Privatised mental health concerns

Laura Black.
Laura Black.
Giving private investors an opportunity to invest in the provision of mental health social services and make money from them could have disastrous consequences, the Methodist Mission says.

The Government set aside $28.8 million in Budget 2015 for four social bond programmes - the first of which would expand on a pilot delivering employment services to people with mental health conditions.

Methodist Mission Southern director Laura Black expressed grave concerns about the initiative.

''I think possible impacts range from none at all to quite disastrous. It's quite concerning.''

She said under the system, the Government would contract out social services work to non-government organisations which would provide the services using money from investors.

Investors, ranging from private individuals to banks, would provide the money by buying social bonds.

If performance targets were met, the Government would pay back investors their original investment, plus an extra amount on top, she said.

''But if the service is not successful, the investor takes a bath - the investors are essentially underwriting the service provision and if they don't meet some of the targets, the Government claws back some of the money.''

She believed it would be costly for the taxpayer as well.

The Government was introducing a profit element to social services and health funding, as well as the additional cost of having to create an intermediary that brought together what the Government wanted to purchase, and the investor who was looking to make a profit out of the delivery of the services.

''So they're adding these two costs - the cost of profit or interest for the investor, and the cost of an additional administration structure - into an environment where funding is fixed and minimal.

''. . . And here they are going to take out another chunk [of funding] for a structure that has been tried, to very mixed results, on a limited scale in the USA and the UK.''

She said there was no reliable evidence suggesting it would improve delivery.

''It just makes it loads more complicated and it adds new cost structures.

''I find it deeply frustrating when we pick up, as a country, failed ideas from overseas.''

Labour deputy leader and health spokeswoman Annette King agreed.

She said the Government was using some of the country's most vulnerable citizens as guinea pigs against official advice from the Department of Internal Affairs and in the absence of international evidence.

''The programme is likely to undermine existing NGOs and may force them to work with private equity investors in future.

''The risks associated with this are huge.

''In order to meet targets, the focus is likely to be on the `easier-to-help', not the more `difficult' - read expensive - clients.

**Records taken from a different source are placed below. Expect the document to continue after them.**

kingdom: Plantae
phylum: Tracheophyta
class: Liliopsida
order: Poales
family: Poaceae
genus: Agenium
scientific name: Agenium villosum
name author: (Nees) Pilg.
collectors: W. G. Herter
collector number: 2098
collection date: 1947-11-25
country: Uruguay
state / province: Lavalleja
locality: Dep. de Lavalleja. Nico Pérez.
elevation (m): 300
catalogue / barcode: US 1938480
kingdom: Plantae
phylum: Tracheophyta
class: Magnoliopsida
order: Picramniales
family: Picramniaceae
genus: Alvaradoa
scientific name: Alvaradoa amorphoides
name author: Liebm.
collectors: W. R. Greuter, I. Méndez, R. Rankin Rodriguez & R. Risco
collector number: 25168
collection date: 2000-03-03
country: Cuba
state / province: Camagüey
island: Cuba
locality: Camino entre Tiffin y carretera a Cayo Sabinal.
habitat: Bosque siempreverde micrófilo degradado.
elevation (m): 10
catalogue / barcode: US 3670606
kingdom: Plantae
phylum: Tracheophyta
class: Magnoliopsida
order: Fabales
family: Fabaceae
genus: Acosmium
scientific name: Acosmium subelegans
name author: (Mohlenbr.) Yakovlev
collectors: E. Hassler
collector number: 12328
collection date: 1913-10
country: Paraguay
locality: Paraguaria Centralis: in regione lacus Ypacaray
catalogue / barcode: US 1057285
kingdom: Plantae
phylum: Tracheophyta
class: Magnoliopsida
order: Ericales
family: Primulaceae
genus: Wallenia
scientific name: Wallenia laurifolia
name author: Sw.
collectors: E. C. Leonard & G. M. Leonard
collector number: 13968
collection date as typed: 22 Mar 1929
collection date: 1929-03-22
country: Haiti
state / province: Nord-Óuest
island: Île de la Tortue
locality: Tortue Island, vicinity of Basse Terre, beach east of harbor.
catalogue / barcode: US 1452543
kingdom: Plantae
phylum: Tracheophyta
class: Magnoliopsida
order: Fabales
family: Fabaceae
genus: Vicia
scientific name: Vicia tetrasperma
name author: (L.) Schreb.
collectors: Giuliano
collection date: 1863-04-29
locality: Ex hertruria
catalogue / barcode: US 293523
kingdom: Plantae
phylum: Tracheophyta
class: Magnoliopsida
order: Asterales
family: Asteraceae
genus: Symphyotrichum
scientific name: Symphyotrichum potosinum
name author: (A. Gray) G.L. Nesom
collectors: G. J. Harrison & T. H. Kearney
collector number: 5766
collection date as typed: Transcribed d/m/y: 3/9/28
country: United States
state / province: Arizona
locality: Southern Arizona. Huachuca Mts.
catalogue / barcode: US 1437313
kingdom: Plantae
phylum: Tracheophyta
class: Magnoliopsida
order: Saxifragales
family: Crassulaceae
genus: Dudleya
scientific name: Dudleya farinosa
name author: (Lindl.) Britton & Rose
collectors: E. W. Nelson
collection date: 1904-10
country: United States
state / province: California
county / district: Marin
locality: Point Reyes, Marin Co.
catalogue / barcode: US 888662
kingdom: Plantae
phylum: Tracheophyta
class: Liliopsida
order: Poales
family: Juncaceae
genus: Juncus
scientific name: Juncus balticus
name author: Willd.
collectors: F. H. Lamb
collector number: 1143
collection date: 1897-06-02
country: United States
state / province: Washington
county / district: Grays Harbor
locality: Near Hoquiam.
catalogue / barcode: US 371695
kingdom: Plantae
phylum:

''When it goes wrong, it will be the taxpayer once again picking up the tab.''

Finance Minister Bill English said social bonds would become another tool in the Government's social investment approach, which aimed to improve the lives and prospects of the most vulnerable New Zealanders.

''Where we succeed, there are opportunities to help people fulfil their potential, a chance to break intergenerational cycles of dependency and, in the long term, potential savings for taxpayers.

''So social bonds are a consistent fit with our wider social investment approach which aims to better understand both the drivers and risks of social dysfunction and where we can have the greatest impact in improving people's lives.

''If social bonds can help do that, we're willing to try them.''

Health Minister Jonathan Coleman said for some people with mental health issues, being supported and encouraged to achieve employment, was an important part of their treatment and ongoing care.

''In addition, this social bond will support the Better Public Service (BPS) target of significantly reducing long-term benefit dependency by 2017.''

Details of how the mental health social bond would be structured, and which organisations would be involved, were still to be agreed by Cabinet, he said.

The next social bond would focus on either lowering reoffending rates, or helping people manage long-term health conditions, he said.